Member Hillary Kniffen said if enrollment considerations were a reason for not taking school choice in lower grades, why not allow them in so they could become part of the community, which would negate that concern among opponents of school choice.
“It sounds like we’re talking out of both sides of our mouths,” she said.
Member Dawn Byers moved to amend the motion for school choice to be open to all grades, with a cap per grade based on enrollment.
“I’ve got one seat in second grade, I’ve got four seats in fifth grade, I’ve got seven at ninth-grade … We don’t have to accept 199 kids if they all want to come here,” she said. “We have the control as a district.”
A policy limiting class size could also be used.
Member Beth Stafford said she would prefer to cap it at 10th grade, because of the possibility and incoming student might not have the credits to allow them to graduate on time.
Szymaniak said he would be looking at keeping class sizes to 20 at the elementary grades, 20-23 in middle grades and 25 at the high school, in determining how many school choice students might be allowed in.
“Our high school enrollment this year in grade nine is the lowest we’ve ever had,” Szymaniak said, noting that where they usually have 270 students, this year they are looking at 230.
If the committee voted to open school choice for all grades, he would look at the numbers in order to announce how many students would be accepted and a lottery system would be used.
If students are looking for schools with good sports teams for their school choice plans, the MIAA requires varsity athletes to apply for a waiver and the receiving administrator and athletic director have to sign off on it, or that student-athlete has to sit out the year.
“You can’t deny [acceptance] unless it’s a drugs or weapons violation,” Szymaniak said of students with disciplinary issues. Otherwise districts are not allowed to ask why students are interesting in coming.
“We’re not even supposed to meet with that family prior to,” he said.
WHRHS Principal Dr. Christopher Jones said he is very pro-school choice, as it does a lot for the school, but he asked what consideration is given a parent who wants to choice two kids – one in ninth grade and one in 11th.
“I would tell that parent it’s not an option for that 11th grader,” Szymaniak said.
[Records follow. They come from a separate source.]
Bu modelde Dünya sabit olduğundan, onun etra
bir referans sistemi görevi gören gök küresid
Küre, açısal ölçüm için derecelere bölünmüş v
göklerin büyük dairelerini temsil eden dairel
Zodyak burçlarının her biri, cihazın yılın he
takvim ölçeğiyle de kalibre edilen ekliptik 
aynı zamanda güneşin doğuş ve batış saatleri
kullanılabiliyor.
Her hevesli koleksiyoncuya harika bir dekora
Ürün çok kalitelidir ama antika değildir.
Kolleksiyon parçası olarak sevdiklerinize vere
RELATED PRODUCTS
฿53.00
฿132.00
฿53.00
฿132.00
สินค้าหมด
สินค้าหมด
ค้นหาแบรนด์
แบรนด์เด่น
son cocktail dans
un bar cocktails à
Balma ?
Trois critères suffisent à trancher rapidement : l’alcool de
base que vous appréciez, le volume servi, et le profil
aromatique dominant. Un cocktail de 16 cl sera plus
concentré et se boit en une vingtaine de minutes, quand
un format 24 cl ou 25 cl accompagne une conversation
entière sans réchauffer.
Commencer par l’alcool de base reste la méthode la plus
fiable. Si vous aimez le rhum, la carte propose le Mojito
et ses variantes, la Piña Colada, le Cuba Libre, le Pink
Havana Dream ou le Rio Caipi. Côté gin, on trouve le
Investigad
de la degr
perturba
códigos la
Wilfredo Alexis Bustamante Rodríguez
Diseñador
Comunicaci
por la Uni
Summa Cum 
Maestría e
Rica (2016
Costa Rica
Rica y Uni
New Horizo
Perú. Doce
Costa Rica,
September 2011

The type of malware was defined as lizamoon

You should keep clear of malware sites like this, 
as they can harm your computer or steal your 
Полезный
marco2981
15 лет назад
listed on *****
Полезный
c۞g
In other business, Student Advisory Committee members gave a slide presentation on their findings from an outreach survey of students in all five district schools regarding multiple line items in the FY 2024 district school budget.
Students were strongly in favor of some change in start times, with Indian Head students in Hanson supporting an earlier start, Duval students nearly unanimous that some change was needed.
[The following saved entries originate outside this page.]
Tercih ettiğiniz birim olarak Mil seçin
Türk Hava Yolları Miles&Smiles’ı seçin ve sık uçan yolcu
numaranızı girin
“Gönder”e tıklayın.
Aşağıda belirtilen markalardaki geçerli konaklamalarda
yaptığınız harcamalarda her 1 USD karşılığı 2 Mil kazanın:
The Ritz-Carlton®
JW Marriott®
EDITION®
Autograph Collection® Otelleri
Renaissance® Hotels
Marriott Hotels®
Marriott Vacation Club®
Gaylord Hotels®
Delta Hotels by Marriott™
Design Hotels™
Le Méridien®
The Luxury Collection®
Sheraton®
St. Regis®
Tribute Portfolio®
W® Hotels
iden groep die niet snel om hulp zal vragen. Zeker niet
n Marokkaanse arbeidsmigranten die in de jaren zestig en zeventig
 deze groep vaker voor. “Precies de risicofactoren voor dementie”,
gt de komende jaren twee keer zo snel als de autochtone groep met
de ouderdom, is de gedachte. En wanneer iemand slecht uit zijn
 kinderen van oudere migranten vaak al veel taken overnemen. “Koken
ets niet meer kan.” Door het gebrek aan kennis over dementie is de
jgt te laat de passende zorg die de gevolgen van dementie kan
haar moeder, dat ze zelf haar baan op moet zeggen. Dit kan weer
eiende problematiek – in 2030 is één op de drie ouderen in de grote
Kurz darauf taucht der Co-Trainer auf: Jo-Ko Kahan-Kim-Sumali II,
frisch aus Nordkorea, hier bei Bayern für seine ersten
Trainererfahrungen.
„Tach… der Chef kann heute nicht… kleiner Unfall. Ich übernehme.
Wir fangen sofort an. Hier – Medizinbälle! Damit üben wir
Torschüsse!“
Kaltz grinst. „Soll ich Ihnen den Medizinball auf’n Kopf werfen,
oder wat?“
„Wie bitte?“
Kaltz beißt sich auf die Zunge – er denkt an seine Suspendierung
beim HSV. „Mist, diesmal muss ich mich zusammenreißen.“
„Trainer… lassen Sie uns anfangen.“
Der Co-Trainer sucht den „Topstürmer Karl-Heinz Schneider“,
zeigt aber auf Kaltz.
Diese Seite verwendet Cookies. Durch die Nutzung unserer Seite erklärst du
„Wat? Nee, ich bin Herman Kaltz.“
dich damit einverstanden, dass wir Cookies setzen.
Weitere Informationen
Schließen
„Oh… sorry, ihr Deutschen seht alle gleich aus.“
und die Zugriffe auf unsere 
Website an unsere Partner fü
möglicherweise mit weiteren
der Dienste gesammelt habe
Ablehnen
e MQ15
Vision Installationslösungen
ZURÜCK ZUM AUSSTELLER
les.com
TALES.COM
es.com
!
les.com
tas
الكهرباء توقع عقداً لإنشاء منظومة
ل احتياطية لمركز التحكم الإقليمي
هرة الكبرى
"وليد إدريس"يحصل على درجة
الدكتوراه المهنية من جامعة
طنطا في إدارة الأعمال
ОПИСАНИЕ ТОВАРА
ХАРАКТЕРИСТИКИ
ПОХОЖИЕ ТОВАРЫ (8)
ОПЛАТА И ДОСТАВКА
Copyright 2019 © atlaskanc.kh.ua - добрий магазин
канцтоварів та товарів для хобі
“A majority [of Duval students] informed us that they woke up at 7 a.m., and just watched TV or played video games with the time they had before school started,” the survey found. At Indian Head, “many told us they had busy lives afte school, and it was difficult to get to extra-curricular activities while getting home [from school] around 3:30 p.m., every day.”
Conley students also preferred an earlier start time.
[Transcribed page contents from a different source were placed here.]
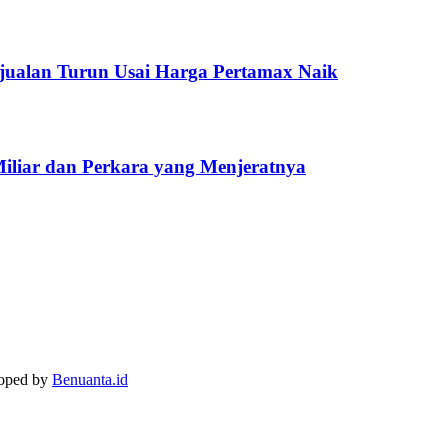
jualan Turun Usai Harga Pertamax Naik
Miliar dan Perkara yang Menjeratnya
loped by
Benuanta.id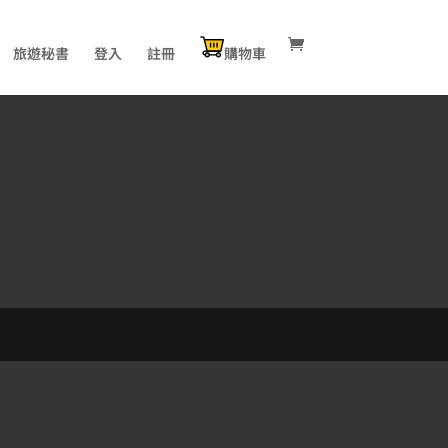
旅遊秘書
登入
註冊
購物車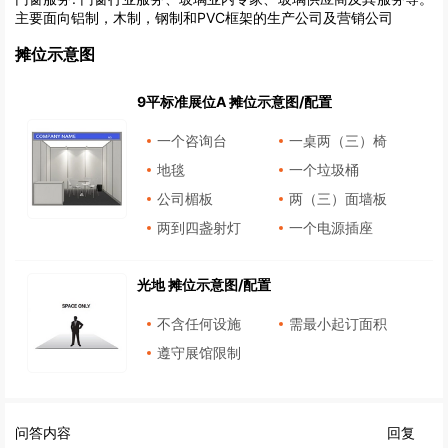
主要面向铝制，木制，钢制和PVC框架的生产公司及营销公司
摊位示意图
9平标准展位A 摊位示意图/配置
一个咨询台
一桌两（三）椅
地毯
一个垃圾桶
公司楣板
两（三）面墙板
两到四盏射灯
一个电源插座
光地 摊位示意图/配置
不含任何设施
需最小起订面积
遵守展馆限制
问答内容
回复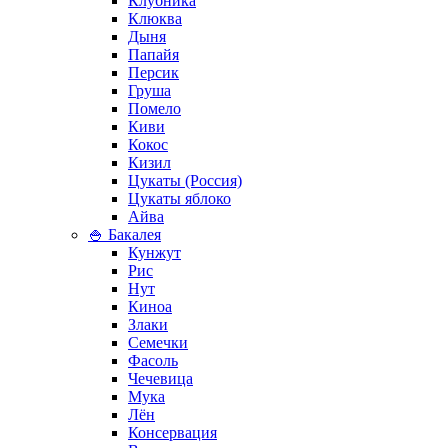
Клубника
Клюква
Дыня
Папайя
Персик
Груша
Помело
Киви
Кокос
Кизил
Цукаты (Россия)
Цукаты яблоко
Айва
🍚 Бакалея
Кунжут
Рис
Нут
Киноа
Злаки
Семечки
Фасоль
Чечевица
Мука
Лён
Консервация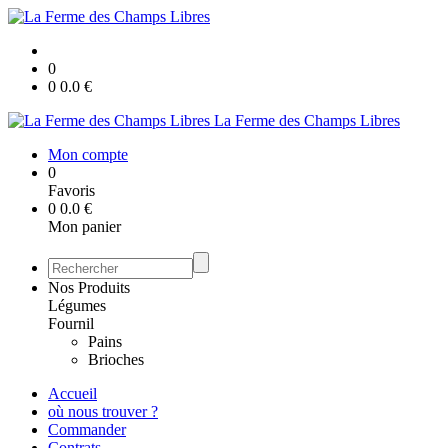
0
0
0.0
€
La Ferme des Champs Libres
Mon compte
0
Favoris
0
0.0
€
Mon panier
Nos Produits
Légumes
Fournil
Pains
Brioches
Accueil
où nous trouver ?
Commander
Contrats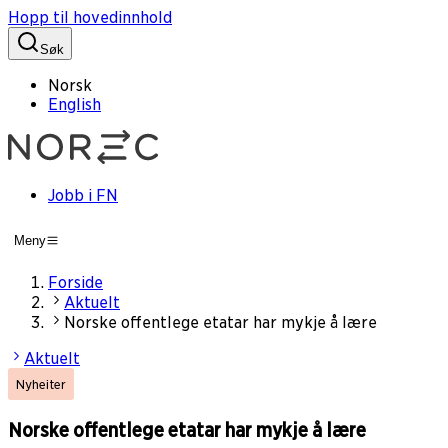
Hopp til hovedinnhold
Søk
Norsk
English
Jobb i FN
Meny
Forside
Aktuelt
Norske offentlege etatar har mykje å lære
Aktuelt
Nyheiter
Norske offentlege etatar har mykje å lære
Getting off a school bus in the dark during the winter wan another source of dissatisfaction with the start times.
Opinions were more mixed for Hanson Middle School students, where the older ones preferred an earlier start and younger students preferred a later start time, but there was little demand overall for a change. Whitman Middle School students, meanwhile, were split over a slightly different start time,versus no change.
A majority of high school students supported a later start time.